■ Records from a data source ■
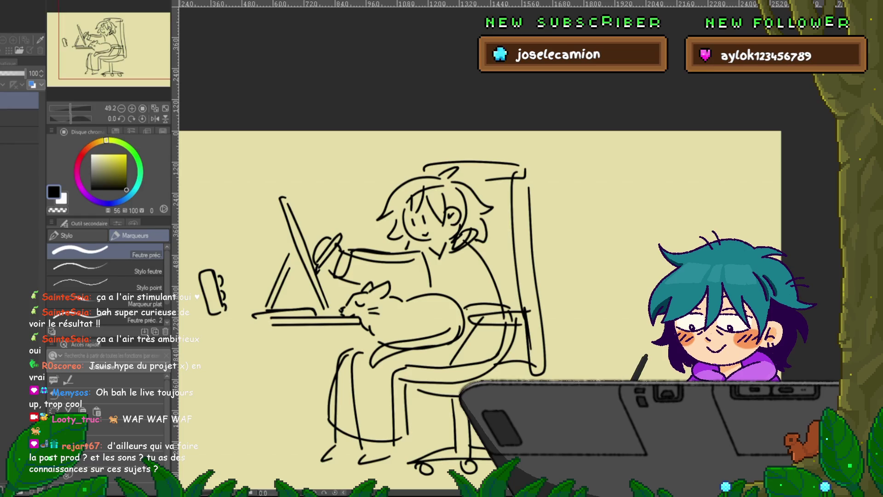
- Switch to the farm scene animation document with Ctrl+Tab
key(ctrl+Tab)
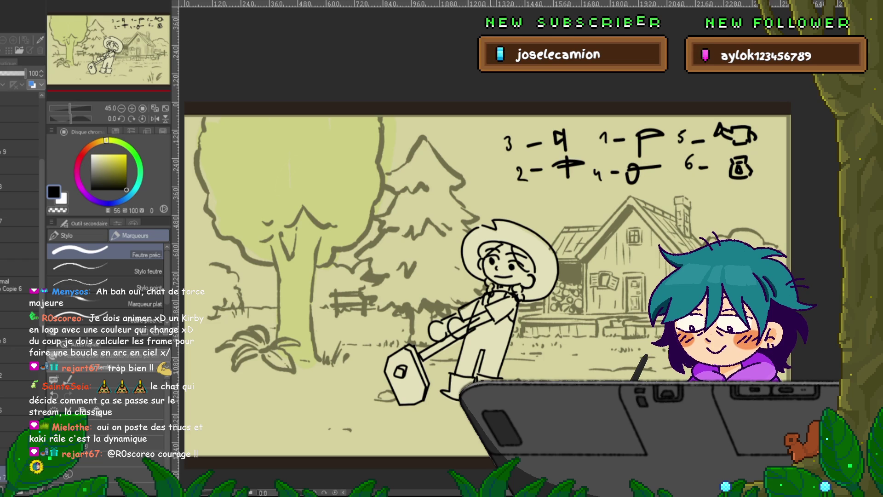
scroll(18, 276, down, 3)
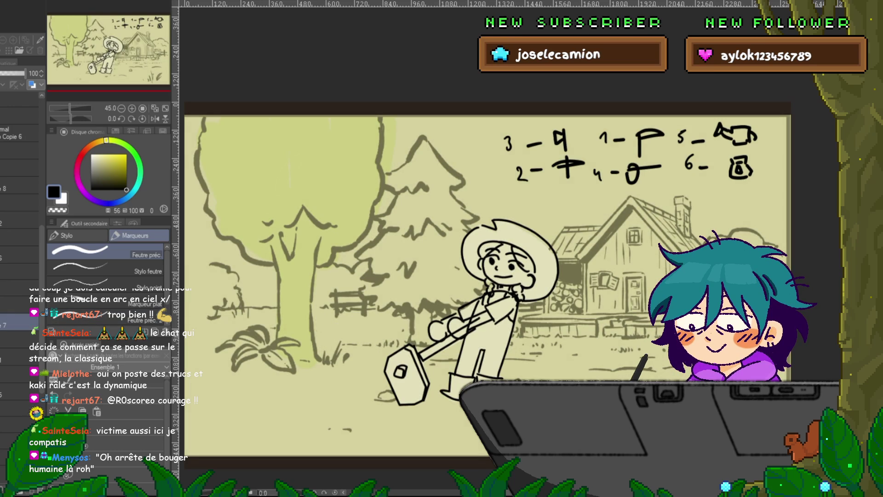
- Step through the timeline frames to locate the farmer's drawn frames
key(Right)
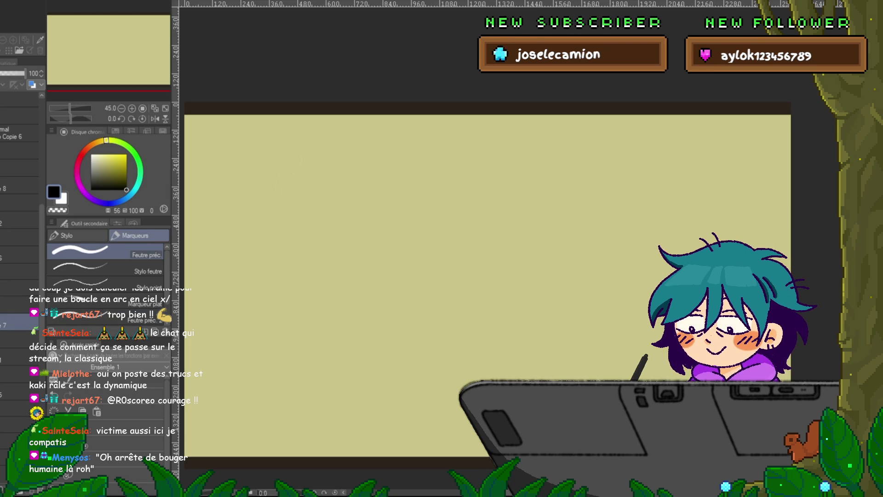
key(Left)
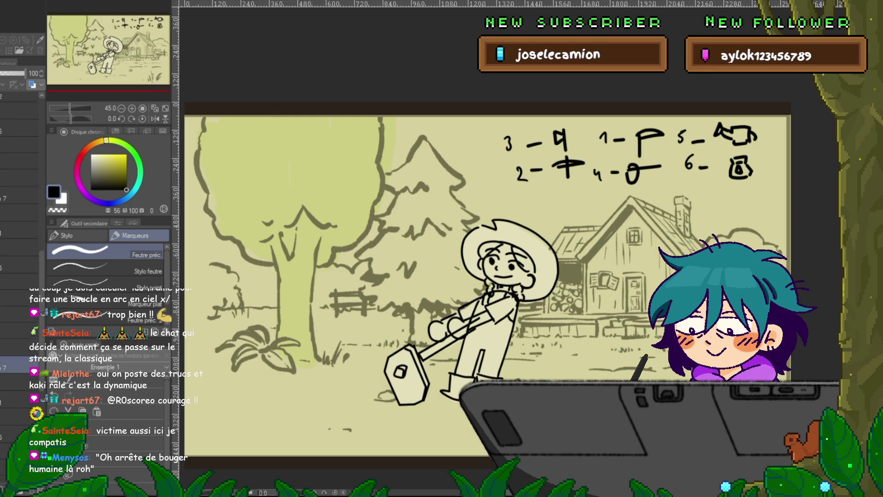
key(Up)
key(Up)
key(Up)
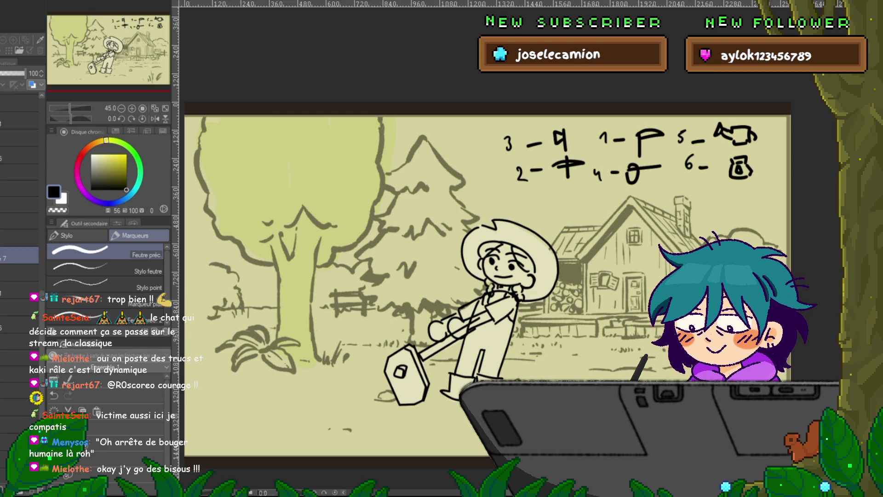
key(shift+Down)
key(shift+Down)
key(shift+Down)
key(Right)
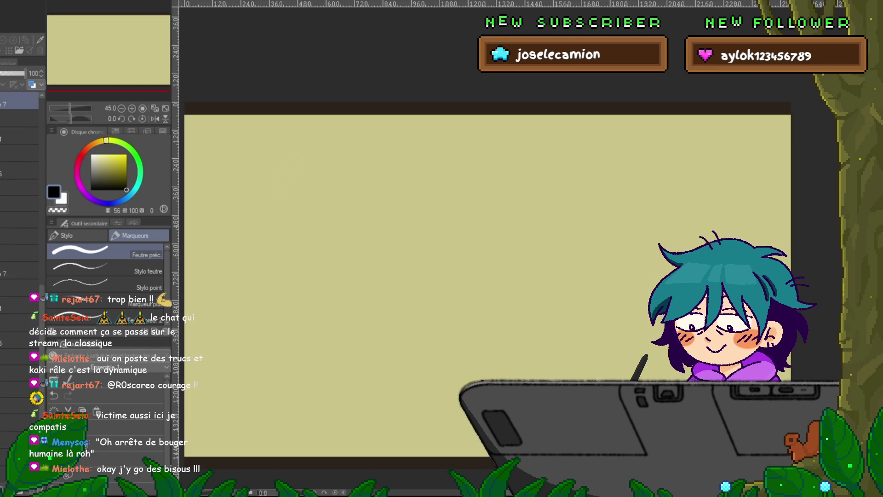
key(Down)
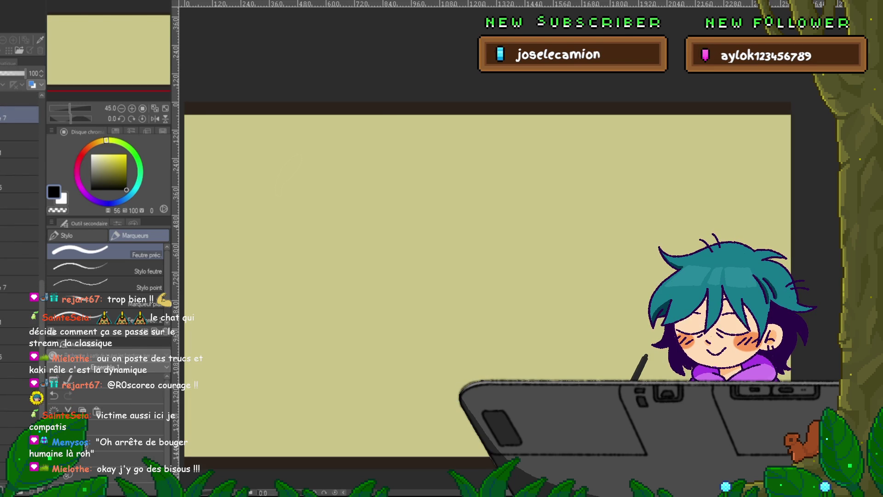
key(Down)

■ Task brief ■
Return the data above unchanged. Pictures are not part of the copy.

■ Final answer ■
- Switch to the farm scene animation document with Ctrl+Tab
key(ctrl+Tab)
scroll(18, 276, down, 3)
- Step through the timeline frames to locate the farmer's drawn frames
key(Right)
key(Left)
key(Up)
key(Up)
key(Up)
key(shift+Down)
key(shift+Down)
key(shift+Down)
key(Right)
key(Down)
key(Down)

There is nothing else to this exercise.